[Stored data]
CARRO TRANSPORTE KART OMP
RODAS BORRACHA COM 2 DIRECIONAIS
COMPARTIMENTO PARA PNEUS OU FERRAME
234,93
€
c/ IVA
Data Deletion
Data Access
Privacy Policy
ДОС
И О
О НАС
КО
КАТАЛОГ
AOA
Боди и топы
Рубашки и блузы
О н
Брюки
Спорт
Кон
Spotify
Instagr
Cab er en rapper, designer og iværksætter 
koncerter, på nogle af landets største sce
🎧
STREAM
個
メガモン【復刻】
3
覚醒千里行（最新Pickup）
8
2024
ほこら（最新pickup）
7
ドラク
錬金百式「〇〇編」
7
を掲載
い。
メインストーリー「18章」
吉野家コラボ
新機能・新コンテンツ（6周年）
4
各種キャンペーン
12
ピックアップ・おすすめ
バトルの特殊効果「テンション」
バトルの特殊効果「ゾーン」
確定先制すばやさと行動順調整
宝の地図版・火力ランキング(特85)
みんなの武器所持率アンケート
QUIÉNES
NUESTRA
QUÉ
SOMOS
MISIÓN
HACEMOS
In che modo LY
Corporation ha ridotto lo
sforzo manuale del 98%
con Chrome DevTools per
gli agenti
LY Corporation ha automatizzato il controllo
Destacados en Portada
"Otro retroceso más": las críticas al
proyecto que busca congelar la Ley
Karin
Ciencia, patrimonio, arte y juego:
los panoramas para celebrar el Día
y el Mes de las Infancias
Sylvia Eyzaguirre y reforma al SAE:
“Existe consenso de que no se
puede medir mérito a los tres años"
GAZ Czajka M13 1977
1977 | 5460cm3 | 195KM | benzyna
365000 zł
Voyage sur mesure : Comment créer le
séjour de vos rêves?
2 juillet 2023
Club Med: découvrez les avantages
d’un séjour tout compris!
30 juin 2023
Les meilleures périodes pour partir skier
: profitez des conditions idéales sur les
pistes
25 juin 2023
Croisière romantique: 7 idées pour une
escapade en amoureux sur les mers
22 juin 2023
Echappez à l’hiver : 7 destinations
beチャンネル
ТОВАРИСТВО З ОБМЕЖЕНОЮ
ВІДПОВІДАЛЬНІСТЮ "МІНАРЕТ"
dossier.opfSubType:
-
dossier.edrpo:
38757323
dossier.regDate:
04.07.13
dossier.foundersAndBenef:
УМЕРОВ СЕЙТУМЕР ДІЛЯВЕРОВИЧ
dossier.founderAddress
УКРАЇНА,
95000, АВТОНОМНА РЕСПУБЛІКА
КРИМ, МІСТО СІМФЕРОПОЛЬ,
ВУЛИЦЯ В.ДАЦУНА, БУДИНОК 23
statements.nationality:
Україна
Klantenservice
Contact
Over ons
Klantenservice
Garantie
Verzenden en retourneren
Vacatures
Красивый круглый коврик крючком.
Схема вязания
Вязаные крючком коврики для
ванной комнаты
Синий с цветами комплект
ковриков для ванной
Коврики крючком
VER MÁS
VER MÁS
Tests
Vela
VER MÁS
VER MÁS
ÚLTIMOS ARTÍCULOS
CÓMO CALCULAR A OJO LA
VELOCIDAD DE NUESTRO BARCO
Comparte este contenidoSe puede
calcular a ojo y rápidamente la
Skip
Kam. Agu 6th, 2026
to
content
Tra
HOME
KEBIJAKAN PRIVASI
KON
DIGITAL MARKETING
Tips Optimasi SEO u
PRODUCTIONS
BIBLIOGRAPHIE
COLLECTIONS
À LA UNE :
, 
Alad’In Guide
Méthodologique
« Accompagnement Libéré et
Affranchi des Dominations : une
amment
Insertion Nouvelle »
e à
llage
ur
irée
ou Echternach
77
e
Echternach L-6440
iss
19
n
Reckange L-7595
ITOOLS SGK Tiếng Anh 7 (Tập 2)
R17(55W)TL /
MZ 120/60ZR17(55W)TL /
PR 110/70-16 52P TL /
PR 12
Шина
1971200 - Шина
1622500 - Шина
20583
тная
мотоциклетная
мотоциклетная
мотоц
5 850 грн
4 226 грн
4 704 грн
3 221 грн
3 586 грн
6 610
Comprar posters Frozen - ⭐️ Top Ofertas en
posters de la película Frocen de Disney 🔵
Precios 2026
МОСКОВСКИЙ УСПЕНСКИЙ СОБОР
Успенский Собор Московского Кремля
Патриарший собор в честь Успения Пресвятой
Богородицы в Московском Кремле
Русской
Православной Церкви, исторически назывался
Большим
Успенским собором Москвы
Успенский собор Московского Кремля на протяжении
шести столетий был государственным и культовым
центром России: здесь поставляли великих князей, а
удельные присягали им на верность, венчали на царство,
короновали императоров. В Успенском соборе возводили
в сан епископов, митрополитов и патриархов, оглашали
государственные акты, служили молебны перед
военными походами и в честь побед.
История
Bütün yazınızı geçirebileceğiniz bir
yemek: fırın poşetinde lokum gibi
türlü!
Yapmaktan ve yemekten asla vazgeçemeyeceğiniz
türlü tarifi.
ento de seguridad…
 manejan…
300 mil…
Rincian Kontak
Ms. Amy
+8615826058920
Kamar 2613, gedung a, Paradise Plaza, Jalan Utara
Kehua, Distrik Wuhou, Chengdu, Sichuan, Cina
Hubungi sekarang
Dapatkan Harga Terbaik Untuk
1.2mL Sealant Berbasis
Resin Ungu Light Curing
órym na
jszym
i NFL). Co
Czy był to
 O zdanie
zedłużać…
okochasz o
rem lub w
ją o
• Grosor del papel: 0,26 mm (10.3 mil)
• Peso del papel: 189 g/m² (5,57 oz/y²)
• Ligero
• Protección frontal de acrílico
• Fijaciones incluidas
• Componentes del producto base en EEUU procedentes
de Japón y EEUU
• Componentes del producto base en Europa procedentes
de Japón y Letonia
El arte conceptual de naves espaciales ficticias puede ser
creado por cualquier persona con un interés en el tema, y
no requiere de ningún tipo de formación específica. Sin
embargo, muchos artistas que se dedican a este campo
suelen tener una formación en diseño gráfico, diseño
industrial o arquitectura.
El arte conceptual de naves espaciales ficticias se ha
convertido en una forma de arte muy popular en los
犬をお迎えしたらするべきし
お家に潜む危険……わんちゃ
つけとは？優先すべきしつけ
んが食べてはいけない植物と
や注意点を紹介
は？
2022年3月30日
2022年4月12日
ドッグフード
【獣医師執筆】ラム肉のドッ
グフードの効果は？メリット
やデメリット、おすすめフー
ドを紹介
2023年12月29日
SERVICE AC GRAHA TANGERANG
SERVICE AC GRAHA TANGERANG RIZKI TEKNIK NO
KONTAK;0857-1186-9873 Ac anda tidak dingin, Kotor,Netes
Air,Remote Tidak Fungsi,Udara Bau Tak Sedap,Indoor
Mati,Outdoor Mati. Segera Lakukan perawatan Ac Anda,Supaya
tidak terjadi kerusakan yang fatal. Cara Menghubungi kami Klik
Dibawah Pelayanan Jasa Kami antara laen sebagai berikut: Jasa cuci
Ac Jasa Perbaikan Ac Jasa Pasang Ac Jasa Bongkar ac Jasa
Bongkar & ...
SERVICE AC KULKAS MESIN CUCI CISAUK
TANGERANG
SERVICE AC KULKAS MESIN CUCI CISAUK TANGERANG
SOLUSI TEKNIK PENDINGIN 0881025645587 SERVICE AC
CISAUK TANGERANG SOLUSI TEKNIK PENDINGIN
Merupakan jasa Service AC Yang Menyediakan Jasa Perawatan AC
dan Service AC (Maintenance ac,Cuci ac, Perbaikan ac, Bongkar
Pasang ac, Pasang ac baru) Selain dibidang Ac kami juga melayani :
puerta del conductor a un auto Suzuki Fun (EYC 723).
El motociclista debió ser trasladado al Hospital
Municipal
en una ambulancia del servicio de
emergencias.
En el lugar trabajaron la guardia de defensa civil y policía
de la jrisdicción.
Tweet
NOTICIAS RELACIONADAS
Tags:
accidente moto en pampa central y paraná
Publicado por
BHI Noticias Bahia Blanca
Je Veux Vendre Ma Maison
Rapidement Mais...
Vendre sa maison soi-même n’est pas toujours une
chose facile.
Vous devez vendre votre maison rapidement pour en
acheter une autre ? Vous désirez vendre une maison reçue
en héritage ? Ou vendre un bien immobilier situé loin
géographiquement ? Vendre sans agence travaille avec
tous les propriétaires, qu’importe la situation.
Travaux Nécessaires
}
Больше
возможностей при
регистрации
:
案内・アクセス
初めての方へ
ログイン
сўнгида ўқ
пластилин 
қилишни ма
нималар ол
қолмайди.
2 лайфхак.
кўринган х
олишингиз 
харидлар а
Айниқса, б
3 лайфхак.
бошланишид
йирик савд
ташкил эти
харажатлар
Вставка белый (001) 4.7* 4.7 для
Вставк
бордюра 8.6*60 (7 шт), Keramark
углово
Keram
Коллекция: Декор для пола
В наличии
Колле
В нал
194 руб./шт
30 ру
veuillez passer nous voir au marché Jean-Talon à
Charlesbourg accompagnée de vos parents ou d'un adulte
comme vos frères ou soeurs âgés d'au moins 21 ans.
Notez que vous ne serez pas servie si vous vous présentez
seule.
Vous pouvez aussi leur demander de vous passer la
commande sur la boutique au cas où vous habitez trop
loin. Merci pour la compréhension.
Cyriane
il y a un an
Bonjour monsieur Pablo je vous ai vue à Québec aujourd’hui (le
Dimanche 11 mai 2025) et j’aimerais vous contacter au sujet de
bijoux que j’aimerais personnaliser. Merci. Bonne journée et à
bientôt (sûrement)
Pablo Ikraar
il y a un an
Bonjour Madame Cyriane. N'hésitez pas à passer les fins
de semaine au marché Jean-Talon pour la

■ Exercise aim ■
Which lines of the data include the string "TEKNIK"? Copy each of them.

■ Expected output ■
SERVICE AC GRAHA TANGERANG RIZKI TEKNIK NO
SOLUSI TEKNIK PENDINGIN 0881025645587 SERVICE AC
CISAUK TANGERANG SOLUSI TEKNIK PENDINGIN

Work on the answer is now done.